- _WORK REQUEST_:
Each of the records that follow needs an exact reproduction.
#### RECORDS ####
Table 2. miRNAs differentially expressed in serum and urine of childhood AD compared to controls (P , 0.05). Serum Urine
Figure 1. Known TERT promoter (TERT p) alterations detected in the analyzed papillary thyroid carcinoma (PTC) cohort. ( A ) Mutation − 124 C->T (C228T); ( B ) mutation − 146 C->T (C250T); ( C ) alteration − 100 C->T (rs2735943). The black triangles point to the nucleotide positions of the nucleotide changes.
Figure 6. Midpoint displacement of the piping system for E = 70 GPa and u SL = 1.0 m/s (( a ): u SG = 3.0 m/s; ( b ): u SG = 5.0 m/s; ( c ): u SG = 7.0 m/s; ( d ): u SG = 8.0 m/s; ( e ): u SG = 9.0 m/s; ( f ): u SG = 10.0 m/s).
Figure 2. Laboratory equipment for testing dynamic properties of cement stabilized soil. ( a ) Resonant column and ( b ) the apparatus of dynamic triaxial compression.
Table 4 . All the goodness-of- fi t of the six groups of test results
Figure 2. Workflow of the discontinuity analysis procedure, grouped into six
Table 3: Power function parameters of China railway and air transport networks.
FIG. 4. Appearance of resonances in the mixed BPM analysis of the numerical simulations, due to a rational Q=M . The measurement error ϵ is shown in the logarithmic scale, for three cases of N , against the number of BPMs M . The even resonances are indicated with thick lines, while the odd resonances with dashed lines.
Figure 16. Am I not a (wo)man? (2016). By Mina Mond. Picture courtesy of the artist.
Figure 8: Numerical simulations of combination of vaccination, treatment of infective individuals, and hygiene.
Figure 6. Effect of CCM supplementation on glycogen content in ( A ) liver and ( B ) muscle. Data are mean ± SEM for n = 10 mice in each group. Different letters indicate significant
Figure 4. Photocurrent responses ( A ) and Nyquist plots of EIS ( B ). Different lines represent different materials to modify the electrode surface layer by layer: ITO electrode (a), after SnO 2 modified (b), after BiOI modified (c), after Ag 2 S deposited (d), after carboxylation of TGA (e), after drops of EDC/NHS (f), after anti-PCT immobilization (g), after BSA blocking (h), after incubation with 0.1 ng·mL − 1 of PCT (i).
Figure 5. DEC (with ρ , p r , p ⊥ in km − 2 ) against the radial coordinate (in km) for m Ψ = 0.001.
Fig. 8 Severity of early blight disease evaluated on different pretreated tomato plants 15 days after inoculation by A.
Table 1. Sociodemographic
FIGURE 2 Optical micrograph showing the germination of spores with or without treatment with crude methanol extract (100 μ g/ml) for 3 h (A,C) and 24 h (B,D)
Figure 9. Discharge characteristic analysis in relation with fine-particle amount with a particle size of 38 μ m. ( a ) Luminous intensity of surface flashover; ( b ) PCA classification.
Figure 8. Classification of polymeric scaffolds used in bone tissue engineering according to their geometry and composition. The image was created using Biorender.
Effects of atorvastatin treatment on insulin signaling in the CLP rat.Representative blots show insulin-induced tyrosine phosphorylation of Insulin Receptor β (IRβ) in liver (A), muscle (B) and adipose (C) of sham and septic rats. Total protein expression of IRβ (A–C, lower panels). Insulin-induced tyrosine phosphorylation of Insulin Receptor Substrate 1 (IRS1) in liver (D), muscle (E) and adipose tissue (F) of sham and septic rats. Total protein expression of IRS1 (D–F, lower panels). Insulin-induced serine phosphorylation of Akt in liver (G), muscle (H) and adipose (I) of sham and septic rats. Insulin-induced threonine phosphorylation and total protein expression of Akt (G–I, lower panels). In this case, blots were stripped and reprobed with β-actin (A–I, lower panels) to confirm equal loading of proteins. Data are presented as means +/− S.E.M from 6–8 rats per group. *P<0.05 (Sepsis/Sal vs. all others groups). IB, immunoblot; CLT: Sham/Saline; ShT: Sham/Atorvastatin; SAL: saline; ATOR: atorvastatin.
####
- _EXERCISE SOLUTION_:
Table 2. miRNAs differentially expressed in serum and urine of childhood AD compared to controls (P , 0.05). Serum Urine
Figure 1. Known TERT promoter (TERT p) alterations detected in the analyzed papillary thyroid carcinoma (PTC) cohort. ( A ) Mutation − 124 C->T (C228T); ( B ) mutation − 146 C->T (C250T); ( C ) alteration − 100 C->T (rs2735943). The black triangles point to the nucleotide positions of the nucleotide changes.
Figure 6. Midpoint displacement of the piping system for E = 70 GPa and u SL = 1.0 m/s (( a ): u SG = 3.0 m/s; ( b ): u SG = 5.0 m/s; ( c ): u SG = 7.0 m/s; ( d ): u SG = 8.0 m/s; ( e ): u SG = 9.0 m/s; ( f ): u SG = 10.0 m/s).
Figure 2. Laboratory equipment for testing dynamic properties of cement stabilized soil. ( a ) Resonant column and ( b ) the apparatus of dynamic triaxial compression.
Table 4 . All the goodness-of- fi t of the six groups of test results
Figure 2. Workflow of the discontinuity analysis procedure, grouped into six
Table 3: Power function parameters of China railway and air transport networks.
FIG. 4. Appearance of resonances in the mixed BPM analysis of the numerical simulations, due to a rational Q=M . The measurement error ϵ is shown in the logarithmic scale, for three cases of N , against the number of BPMs M . The even resonances are indicated with thick lines, while the odd resonances with dashed lines.
Figure 16. Am I not a (wo)man? (2016). By Mina Mond. Picture courtesy of the artist.
Figure 8: Numerical simulations of combination of vaccination, treatment of infective individuals, and hygiene.
Figure 6. Effect of CCM supplementation on glycogen content in ( A ) liver and ( B ) muscle. Data are mean ± SEM for n = 10 mice in each group. Different letters indicate significant
Figure 4. Photocurrent responses ( A ) and Nyquist plots of EIS ( B ). Different lines represent different materials to modify the electrode surface layer by layer: ITO electrode (a), after SnO 2 modified (b), after BiOI modified (c), after Ag 2 S deposited (d), after carboxylation of TGA (e), after drops of EDC/NHS (f), after anti-PCT immobilization (g), after BSA blocking (h), after incubation with 0.1 ng·mL − 1 of PCT (i).
Figure 5. DEC (with ρ , p r , p ⊥ in km − 2 ) against the radial coordinate (in km) for m Ψ = 0.001.
Fig. 8 Severity of early blight disease evaluated on different pretreated tomato plants 15 days after inoculation by A.
Table 1. Sociodemographic
FIGURE 2 Optical micrograph showing the germination of spores with or without treatment with crude methanol extract (100 μ g/ml) for 3 h (A,C) and 24 h (B,D)
Figure 9. Discharge characteristic analysis in relation with fine-particle amount with a particle size of 38 μ m. ( a ) Luminous intensity of surface flashover; ( b ) PCA classification.
Figure 8. Classification of polymeric scaffolds used in bone tissue engineering according to their geometry and composition. The image was created using Biorender.
Effects of atorvastatin treatment on insulin signaling in the CLP rat.Representative blots show insulin-induced tyrosine phosphorylation of Insulin Receptor β (IRβ) in liver (A), muscle (B) and adipose (C) of sham and septic rats. Total protein expression of IRβ (A–C, lower panels). Insulin-induced tyrosine phosphorylation of Insulin Receptor Substrate 1 (IRS1) in liver (D), muscle (E) and adipose tissue (F) of sham and septic rats. Total protein expression of IRS1 (D–F, lower panels). Insulin-induced serine phosphorylation of Akt in liver (G), muscle (H) and adipose (I) of sham and septic rats. Insulin-induced threonine phosphorylation and total protein expression of Akt (G–I, lower panels). In this case, blots were stripped and reprobed with β-actin (A–I, lower panels) to confirm equal loading of proteins. Data are presented as means +/− S.E.M from 6–8 rats per group. *P<0.05 (Sepsis/Sal vs. all others groups). IB, immunoblot; CLT: Sham/Saline; ShT: Sham/Atorvastatin; SAL: saline; ATOR: atorvastatin.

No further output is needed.